Treatment depends on its cause. The goal of treatment is to restore the hormones your child is lacking. Hormone replacement therapy may be done. If a tumor is the cause, surgery or radiation therapy may be done to remove or shrink the tumor.
Possible complications of the condition depend on which hormones are not being made. The pituitary gland is the master endocrine gland of the body. It helps control growth, metabolism, blood pressure, and other vital body processes. The most common problems for children include slow growth and late sexual development.
Hypopituitarism is a lifelong condition. But with ongoing treatment, a child can have a full, healthy life. Work with your child's healthcare providers to create an ongoing plan to manage your child’s condition.
Call your child's healthcare provider if you are concerned about your child's growth or development.
Hypopituitarism means that the pituitary gland is not making enough hormones. The pituitary gland is the master endocrine gland in the body. It normally releases several different hormones. These hormones control growth, metabolism, blood pressure, and other body processes.
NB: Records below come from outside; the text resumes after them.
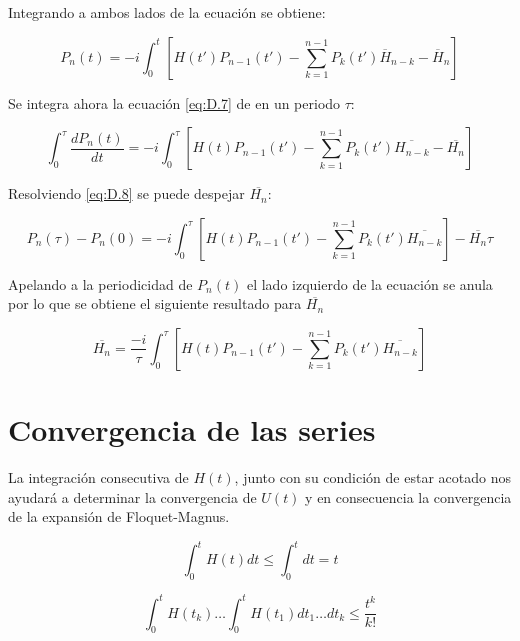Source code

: Integrando a ambos lados de la ecuación se obtiene: 

\begin{equation}\label{eq:D.7}
    P_n(t)=-i\int^{t}_{0}\left[ H(t')P_{n-1}(t')-\sum^{n-1}_{k=1}P_k(t')\overline{H}_{n-k}-\overline{H}_n\right]
\end{equation}

Se integra ahora la ecuación \ref{eq:D.7} de en un periodo $\tau$:

\begin{equation}\label{eq:D.8}
    \int^{\tau}_{0}\frac{dP_n(t)}{dt}=-i\int^{\tau}_{0}\left[ H(t)P_{n-1}(t')-\sum^{n-1}_{k=1}P_k(t')\overline{H_{n-k}}-\overline{H_n}\right]
\end{equation}

Resolviendo \ref{eq:D.8} se puede despejar $\overline{H_n}$:

\begin{equation}\label{eq:D.9}
    P_n(\tau)-P_n(0)=-i\int^{\tau}_{0}\left[ H(t)P_{n-1}(t')-\sum^{n-1}_{k=1}P_k(t')\overline{H_{n-k}}\right]-\overline{H_n}\tau
\end{equation}

Apelando a la periodicidad de $P_n(t)$ el lado izquierdo de la ecuación se anula por lo que se obtiene el siguiente resultado para $\overline{H_n}$

\begin{equation}\label{eq:D.10}
    \overline{H_n}=\frac{-i}{\tau}\int^{\tau}_{0}\left[ H(t)P_{n-1}(t')-\sum^{n-1}_{k=1}P_k(t')\overline{H_{n-k}}\right]
\end{equation}

\section{Convergencia de las series}

La integración consecutiva de $H(t)$, junto con su condición de estar acotado nos ayudará a determinar la convergencia de $U(t)$ y en consecuencia la convergencia de la expansión de Floquet-Magnus.

\begin{equation}\label{eq:D.11}
   \int^{t}_0 H(t)dt \leq \int^{t}_0 dt = t
\end{equation}

\begin{equation}\label{eq:D.12}
    \int^{t}_0H(t_k)\dots \int^{t}_0H(t_1)dt_1 \dots dt_k \leq \frac{t^k}{k!}
\end{equation}

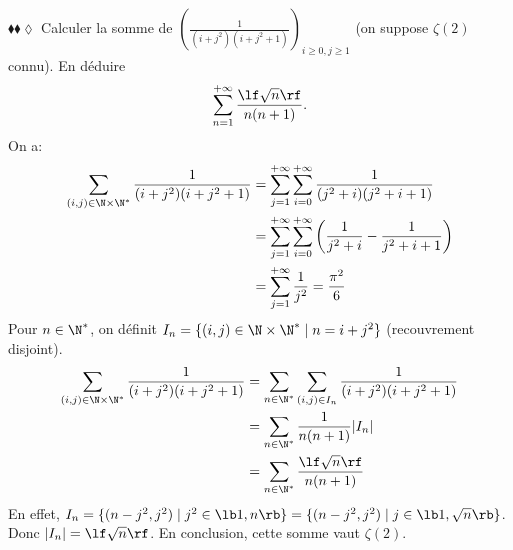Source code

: \documentclass[11pt]{article}
\begin{document}
\begin{exercice}{$\blacklozenge\blacklozenge\lozenge$}{}
    Calculer la somme de \Large$\left( \frac{1}{(i+j^2)(i+j^2+1)} \right)_{i\geq 0,j\geq1}$ \normalsize (on suppose $\zeta(2)$ connu). En déduire
    \begin{equation*}
        \sum_{n=1}^{+\infty}\frac{\lf \sqrt{n} \rf}{n(n+1)}.
    \end{equation*}
    \tcblower
    On a:
    \begin{align*}
        \sum_{(i,j)\in\N\times\N^*}\frac{1}{(i+j^2)(i+j^2+1)}&=\sum_{j=1}^{+\infty}\sum_{i=0}^{+\infty}\frac{1}{(j^2+i)(j^2+i+1)}\\
        &=\sum_{j=1}^{+\infty}\sum_{i=0}^{+\infty}\left( \frac{1}{j^2+i}-\frac{1}{j^2+i+1} \right)\\
        &=\sum_{j=1}^{+\infty}\frac{1}{j^2}=\frac{\pi^2}{6}
    \end{align*}
    Pour $n\in\N^*$, on définit $I_n=\{(i,j)\in\N\times\N^*\mid n=i+j^2\}$ (recouvrement disjoint).
    \begin{align*}
        \sum_{(i,j)\in\N\times\N^*}\frac{1}{(i+j^2)(i+j^2+1)}&=\sum_{n\in\N^*}\sum_{(i,j)\in I_n}\frac{1}{(i+j^2)(i+j^2+1)}\\
        &=\sum_{n\in\N^*}\frac{1}{n(n+1)}|I_n|\\
        &=\sum_{n\in\N^*}\frac{\lf \sqrt{n} \rf}{n(n+1)}
    \end{align*}
    En effet, $I_n=\{(n-j^2,j^2)\mid j^2\in\lb1,n\rb\}=\{(n-j^2,j^2)\mid j\in\lb1,\sqrt{n}\rb\}$. Donc $|I_n|=\lf\sqrt{n}\rf$.\n
    En conclusion, cette somme vaut $\zeta(2)$.
\end{exercice}
\end{document}
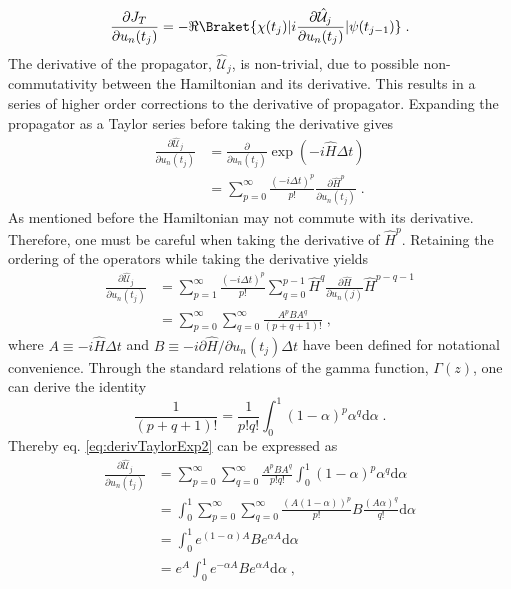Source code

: \begin{equation}
	\frac{\partial J_T}{\partial u_n (t_j)} = - \Re \Braket{\chi (t_j) | i \frac{ \partial \hat{\mathcal{U}}_{j}}{\partial u_n (t_j)} | \psi (t_{j-1})} \; .
	\label{eq:gradientForBack}
\end{equation}
The derivative of the propagator, $\hat{\mathcal{U}}_{j}$, is non-trivial, due to possible non-commutativity between the Hamiltonian and its derivative. This results in a series of higher order corrections to the derivative of propagator.
Expanding the propagator as a Taylor series before taking the derivative gives
\begin{align}
	\frac{\partial \hat{\mathcal{U}}_{j}}{\partial u_n (t_j)} &= \frac{\partial}{\partial u_n (t_j)}  \exp \left( -i \hat{H} \Delta t \right) \nonumber \\
	&= \sum_{p = 0}^{\infty} \frac{( -i \Delta t  )^p}{p!} \frac{\partial \hat{H}^p}{\partial u_n (t_j)} \; .  
	\label{eq:derivTaylorExp}
\end{align}
As mentioned before the Hamiltonian may not commute with its derivative. Therefore, one must be careful when taking the derivative of $\hat{H}^p$. Retaining the ordering of the operators while taking the derivative yields
\begin{align}
	\frac{\partial \hat{\mathcal{U}}_{j}}{\partial u_n (t_j)} &= \sum_{p=1}^{\infty} \frac{ \left( -i \Delta t \right) ^p }{p!} \sum_{q=0}^{p-1} \hat{H}^q \frac{\partial \hat{H}}{\partial u_n (j)} \hat{H}^{p-q-1} \nonumber \\
	&= \sum_{p=0}^{\infty} \sum_{q=0}^{\infty} \frac{A^p B A^q}{(p+q+1)!} \; , \label{eq:derivTaylorExp2}
\end{align} 
where $A \equiv -i \hat{H} \Delta t$ and $B \equiv -i \partial \hat{H}/\partial u_n (t_j) \Delta t$ have been defined for notational convenience. Through the standard relations of the gamma function, $\Gamma (z)$, one can derive the identity
\begin{equation}
	\frac{1}{(p+q+1)!} = \frac{1}{p! q !} \int_{0}^{1} (1-\alpha)^p \alpha^q \mathrm{d}\alpha \; .
\end{equation}
Thereby eq. \eqref{eq:derivTaylorExp2} can be expressed as
\begin{align}
	\frac{\partial \hat{\mathcal{U}}_{j}}{\partial u_n (t_j)} &= \sum_{p=0}^{\infty} \sum_{q=0}^{\infty} \frac{A^p B A^q}{p! q !}  \int_{0}^{1} (1-\alpha)^p \alpha^q \mathrm{d}\alpha \nonumber \\
	&= \int_{0}^{1} \sum_{p=0}^{\infty} \sum_{q=0}^{\infty} \frac{(A (1- \alpha))^p}{p!} B \frac{(A \alpha)^q}{q!}  \mathrm{d}\alpha \nonumber \\
	&= \int_{0}^{1} e^{ (1- \alpha) A} B e^{ \alpha A} \mathrm{d}\alpha \nonumber \\
	 &= e^A \int_{0}^{1} e^{ - \alpha A} B e^{ \alpha A} \mathrm{d}\alpha \; , \label{eq:eq:derivTaylorExp3}
\end{align}
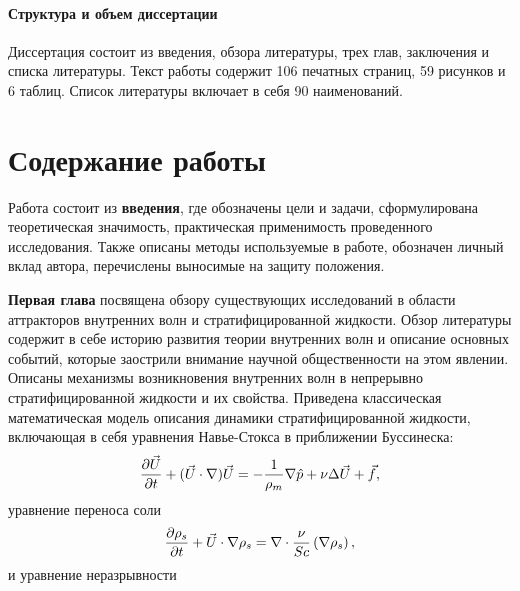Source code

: \documentclass[utf8x]{G7-32} %
\begin{document}
\paragraph{Структура и объем диссертации}

Диссертация состоит из введения, обзора литературы, трех глав, заключения и списка литературы. Текст работы содержит 106 печатных страниц, 59 рисунков и 6 таблиц. Список литературы включает в себя 90 наименований. 


















































\renewcommand\thefigure{\arabic{figure}}

\section*{Содержание работы}

Работа состоит из \textbf{введения}, где обозначены цели и задачи, сформулирована теоретическая значимость, практическая применимость проведенного исследования.  Также описаны методы используемые в работе, обозначен личный вклад автора, перечислены выносимые на защиту положения.

\textbf{Первая глава} посвящена обзору существующих исследований в области аттракторов внутренних волн и стратифицированной жидкости. Обзор литературы содержит в себе историю развития теории внутренних волн и описание основных событий, которые заострили внимание научной общественности на этом явлении. Описаны механизмы возникновения внутренних волн в непрерывно стратифицированной жидкости и их свойства. Приведена классическая математическая модель описания динамики стратифицированной жидкости, включающая в себя 
уравнения Навье-Стокса в приближении Буссинеска:
\begin{equation*}
 \large \frac{\partial \vec U}{\partial t} + (\vec U \cdot \nabla) \vec U = - \frac{1}{\rho_m} \nabla \hat p + \nu \Delta \vec U  + \vec f,
 \label{eq:momClassic}
\end{equation*}
\noindent уравнение переноса соли %
\begin{equation*}
 \large \frac{\partial \rho_s}{\partial t} + \vec U \cdot \nabla \rho_s  = \nabla \cdot \frac{\nu}{Sc} \left ( \nabla \rho_s \right ),
 \label{eq:transClassic}
\end{equation*}
\noindent и уравнение неразрывности
\end{document}
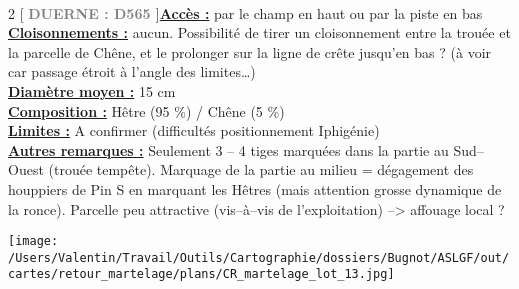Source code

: \documentclass[a4paper,openany]{book}\usepackage[]{graphicx}\usepackage[]{color}
\begin{document}
\\\begin{multicols}{2}
[
\textbf{\textcolor{gray}{
\large DUERNE : D565
}}
]\noindent\textbf{\underline{Accès :}} par le champ en haut ou par la piste en bas\vspace{0.1cm} \\\noindent\textbf{\underline{Cloisonnements :}} aucun. Possibilité de tirer un cloisonnement entre la trouée et la parcelle de Chêne, et le prolonger sur la ligne de crête jusqu'en bas ? (à voir car passage étroit à l'angle des limites…)\vspace{0.1cm} \\\noindent\textbf{\underline{Diamètre moyen :}} 15 cm\vspace{0.1cm} \\\noindent\textbf{\underline{Composition :}} Hêtre (95 \%) / Chêne (5 \%)\vspace{0.1cm} \\\noindent\textbf{\underline{Limites :}} A confirmer (difficultés positionnement Iphigénie)\vspace{0.1cm} \\\noindent\textbf{\underline{Autres remarques :}} Seulement 3 -- 4 tiges marquées dans la partie au Sud--Ouest (trouée tempête). Marquage de la partie au milieu = dégagement des houppiers de Pin S en marquant les Hêtres (mais attention grosse dynamique de la ronce). Parcelle peu attractive (vis--à--vis de l'exploitation) --> affouage local ?\vspace{0.1cm} \\\end{multicols}\begin{center}
\texttt{[image: /Users/Valentin/Travail/Outils/Cartographie/dossiers/Bugnot/ASLGF/out/cartes/retour\_martelage/plans/CR\_martelage\_lot\_13.jpg]}
\end{center}\newpage\noindent
\end{document}
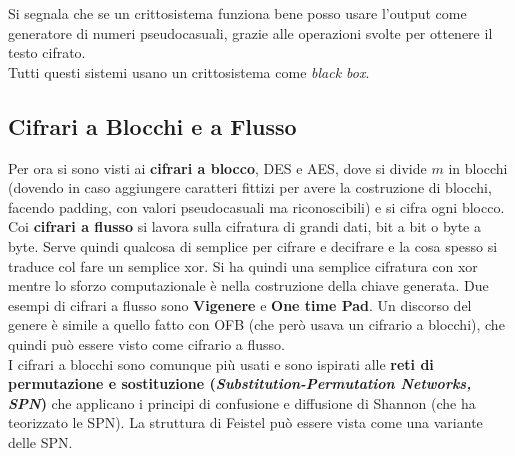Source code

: \documentclass[a4paper,12pt, oneside]{book}
\begin{document}
Si segnala che se un crittosistema funziona bene posso usare l'output come
generatore di numeri pseudocasuali, grazie alle operazioni svolte per ottenere
il testo cifrato.\\
Tutti questi sistemi usano un crittosistema come \textit{black box}.\\
\subsection{Cifrari a Blocchi e a Flusso}
Per ora si sono visti ai \textbf{cifrari a blocco}, DES e AES, dove si divide
$m$ in blocchi (dovendo in caso aggiungere caratteri fittizi per avere la
costruzione di blocchi, facendo padding,
con valori pseudocasuali ma riconoscibili) e si cifra ogni blocco.\\
Coi \textbf{cifrari a flusso} si lavora sulla cifratura di grandi dati, bit a
bit o byte a byte. Serve quindi qualcosa di semplice per cifrare e decifrare e
la cosa spesso si traduce col fare un semplice xor. Si ha quindi una semplice
cifratura con xor mentre lo sforzo computazionale è nella costruzione della
chiave generata. Due esempi di cifrari a flusso sono \textbf{Vigenere} e
\textbf{One time Pad}. Un discorso del genere è simile a quello fatto con OFB
(che però usava un cifrario a blocchi), che quindi può essere visto come
cifrario a flusso.\\
I cifrari a blocchi sono comunque più usati e sono ispirati alle \textbf{reti di
permutazione e sostituzione (\textit{Substitution-Permutation Networks, SPN})}
che applicano i principi di confusione e diffusione di Shannon (che ha
teorizzato le SPN). La struttura di Feistel può essere vista come una
variante delle SPN.
\end{document}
In children, hypopituitarism is often caused by a pituitary tumor or brain injury. Often no exact cause can be found.
Common symptoms include slow growth, short height, and late or no sexual maturity.
Hormone replacement therapy may be done. If a tumor is the cause, surgery or radiation therapy may be done to remove or shrink the tumor.
Hypopituitarism is a lifelong condition. But with ongoing treatment a child can have a full, healthy life.
Tips to help you get the most from a visit to your child’s healthcare provider:
Know the reason for the visit and what you want to happen.
Before your visit, write down questions you want answered.
At the visit, write down the name of a new diagnosis and any new medicines, treatments, or tests. Also write down any new instructions your provider gives you for your child.
Know why a new medicine or treatment is prescribed and how it will help your child. Also know what the side effects are.
Ask if your child’s condition can be treated in other ways.
Know why a test or procedure is recommended and what the results could mean.
Know what to expect if your child does not take the medicine or have the test or procedure.
If your child has a follow-up appointment, write down the date, time, and purpose for that visit.
Know how you can contact your child’s provider after office hours. This is important if your child becomes ill and you have questions or need advice.